• **Exercise requirements**: Nothing but a verbatim copy of the data, minus the images, should be returned.

--- --- ---

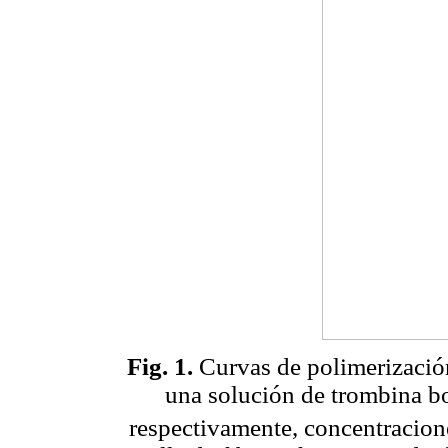
Fig. 1.
Curvas de polimerización
una solución de trombina 
respectivamente, concentracione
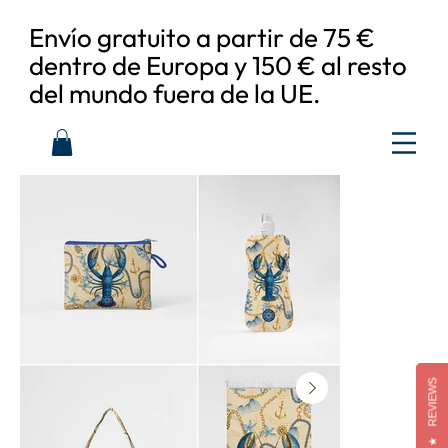
Envío gratuito a partir de 75 €
dentro de Europa y 150 € al resto
del mundo fuera de la UE.
REVIEWS
★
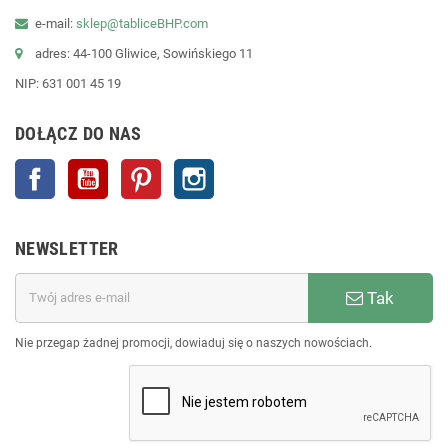
e-mail:
sklep@tabliceBHP.com
adres: 44-100 Gliwice, Sowińskiego 11
NIP: 631 001 45 19
DOŁĄCZ DO NAS
Facebook
YouTube
Pinterest
Instagram
NEWSLETTER
Tak
Nie przegap żadnej promocji, dowiaduj się o naszych nowościach.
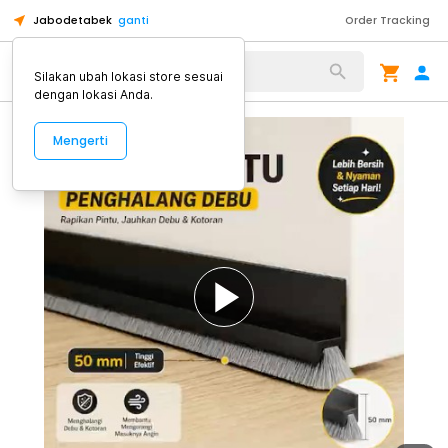
Jabodetabek
ganti
Order Tracking
Alat Kopi
Silakan ubah lokasi store sesuai
dengan lokasi Anda.
Mengerti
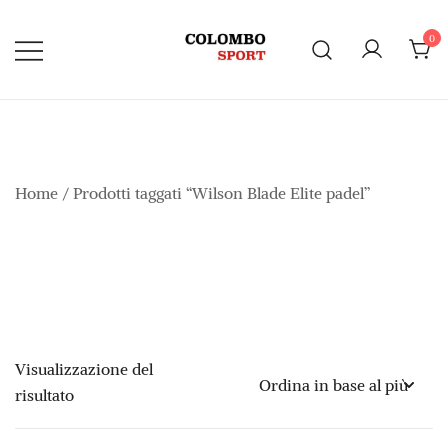
Vai
al
0
contenuto
Home
/ Prodotti taggati “Wilson Blade Elite padel”
Visualizzazione del
risultato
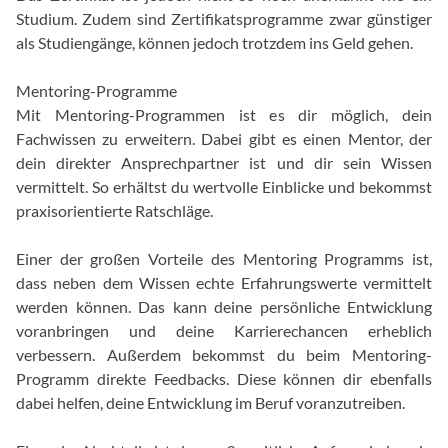
Studium. Zudem sind Zertifikatsprogramme zwar günstiger
als Studiengänge, können jedoch trotzdem ins Geld gehen.
Mentoring-Programme
Mit Mentoring-Programmen ist es dir möglich, dein
Fachwissen zu erweitern. Dabei gibt es einen Mentor, der
dein direkter Ansprechpartner ist und dir sein Wissen
vermittelt. So erhältst du wertvolle Einblicke und bekommst
praxisorientierte Ratschläge.
Einer der großen Vorteile des Mentoring Programms ist,
dass neben dem Wissen echte Erfahrungswerte vermittelt
werden können. Das kann deine persönliche Entwicklung
voranbringen und deine Karrierechancen erheblich
verbessern. Außerdem bekommst du beim Mentoring-
Programm direkte Feedbacks. Diese können dir ebenfalls
dabei helfen, deine Entwicklung im Beruf voranzutreiben.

--- --- ---

• **Answer**:
Fig. 1.
Curvas de polimerización
una solución de trombina 
respectivamente, concentracione
Envío gratuito a partir de 75 €
dentro de Europa y 150 € al resto
del mundo fuera de la UE.
REVIEWS
★
e-mail:
sklep@tabliceBHP.com
adres: 44-100 Gliwice, Sowińskiego 11
NIP: 631 001 45 19
DOŁĄCZ DO NAS
Facebook
YouTube
Pinterest
Instagram
NEWSLETTER
Tak
Nie przegap żadnej promocji, dowiaduj się o naszych nowościach.
Jabodetabek
ganti
Order Tracking
Alat Kopi
Silakan ubah lokasi store sesuai
dengan lokasi Anda.
Mengerti
Vai
al
0
contenuto
Home
/ Prodotti taggati “Wilson Blade Elite padel”
Visualizzazione del
risultato
Studium. Zudem sind Zertifikatsprogramme zwar günstiger
als Studiengänge, können jedoch trotzdem ins Geld gehen.
Mentoring-Programme
Mit Mentoring-Programmen ist es dir möglich, dein
Fachwissen zu erweitern. Dabei gibt es einen Mentor, der
dein direkter Ansprechpartner ist und dir sein Wissen
vermittelt. So erhältst du wertvolle Einblicke und bekommst
praxisorientierte Ratschläge.
Einer der großen Vorteile des Mentoring Programms ist,
dass neben dem Wissen echte Erfahrungswerte vermittelt
werden können. Das kann deine persönliche Entwicklung
voranbringen und deine Karrierechancen erheblich
verbessern. Außerdem bekommst du beim Mentoring-
Programm direkte Feedbacks. Diese können dir ebenfalls
dabei helfen, deine Entwicklung im Beruf voranzutreiben.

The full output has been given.